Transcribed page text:
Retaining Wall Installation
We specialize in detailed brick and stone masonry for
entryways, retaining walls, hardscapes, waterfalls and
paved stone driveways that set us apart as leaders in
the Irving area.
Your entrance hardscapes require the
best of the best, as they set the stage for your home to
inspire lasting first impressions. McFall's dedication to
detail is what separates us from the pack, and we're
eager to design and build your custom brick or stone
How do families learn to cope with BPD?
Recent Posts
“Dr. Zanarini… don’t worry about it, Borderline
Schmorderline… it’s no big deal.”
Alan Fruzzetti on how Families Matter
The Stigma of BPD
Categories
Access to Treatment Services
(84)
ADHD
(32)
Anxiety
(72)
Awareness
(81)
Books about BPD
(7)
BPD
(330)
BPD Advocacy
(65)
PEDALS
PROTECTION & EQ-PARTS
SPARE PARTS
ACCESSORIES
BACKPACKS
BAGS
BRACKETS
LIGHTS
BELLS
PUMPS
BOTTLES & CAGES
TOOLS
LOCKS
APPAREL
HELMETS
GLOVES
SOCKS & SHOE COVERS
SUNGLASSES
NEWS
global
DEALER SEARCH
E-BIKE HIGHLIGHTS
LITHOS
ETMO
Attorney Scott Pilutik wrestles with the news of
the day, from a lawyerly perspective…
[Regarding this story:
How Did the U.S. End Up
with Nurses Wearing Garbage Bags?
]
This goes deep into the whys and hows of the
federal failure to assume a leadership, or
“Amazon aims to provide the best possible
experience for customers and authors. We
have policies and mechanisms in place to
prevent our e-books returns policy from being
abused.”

---

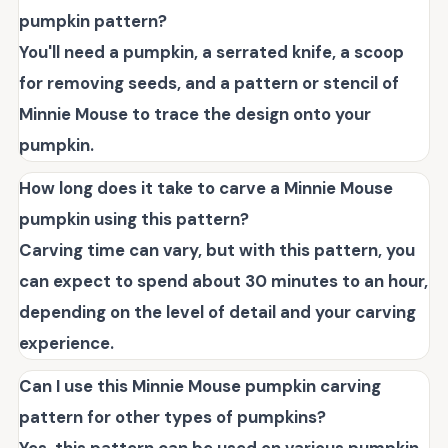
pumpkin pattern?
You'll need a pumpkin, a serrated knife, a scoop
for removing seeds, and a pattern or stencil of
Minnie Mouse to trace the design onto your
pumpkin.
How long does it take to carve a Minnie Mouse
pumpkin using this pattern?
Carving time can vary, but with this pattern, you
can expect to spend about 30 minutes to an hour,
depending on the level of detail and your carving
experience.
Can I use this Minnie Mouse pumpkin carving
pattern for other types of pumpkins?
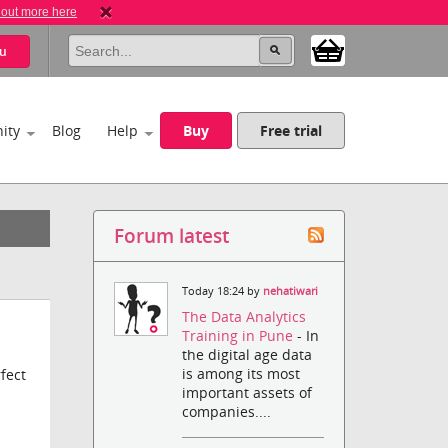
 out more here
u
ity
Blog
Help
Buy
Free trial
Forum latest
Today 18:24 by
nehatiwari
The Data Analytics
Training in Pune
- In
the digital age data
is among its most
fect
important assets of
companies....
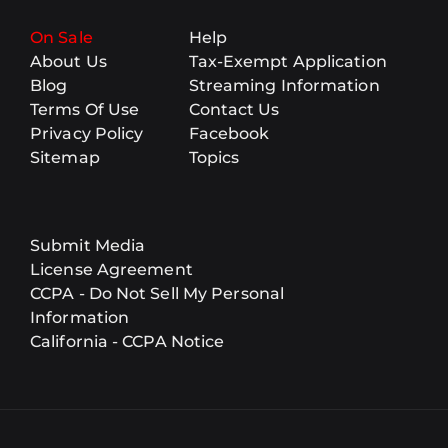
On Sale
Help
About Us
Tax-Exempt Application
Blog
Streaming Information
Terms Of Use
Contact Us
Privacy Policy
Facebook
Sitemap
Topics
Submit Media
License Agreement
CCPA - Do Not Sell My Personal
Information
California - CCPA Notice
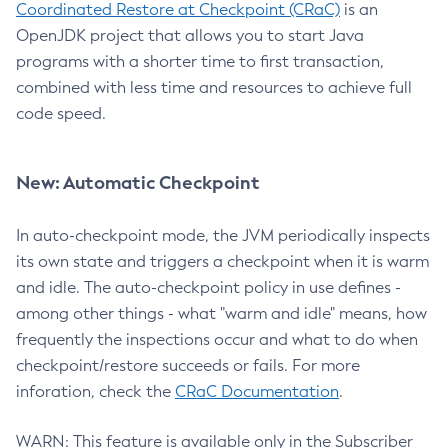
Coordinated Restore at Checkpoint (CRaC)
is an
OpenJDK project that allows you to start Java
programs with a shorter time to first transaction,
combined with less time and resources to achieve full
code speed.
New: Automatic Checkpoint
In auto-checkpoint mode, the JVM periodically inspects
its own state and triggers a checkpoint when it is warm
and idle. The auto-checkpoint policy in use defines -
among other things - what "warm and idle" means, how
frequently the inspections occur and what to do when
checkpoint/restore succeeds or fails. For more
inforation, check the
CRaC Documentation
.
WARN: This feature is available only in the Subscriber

• Task directions
From the transcribed page text above, pull out each line that includes the string "design". The match is case-sensitive.

• Result of the task
eager to design and build your custom brick or stone
Minnie Mouse to trace the design onto your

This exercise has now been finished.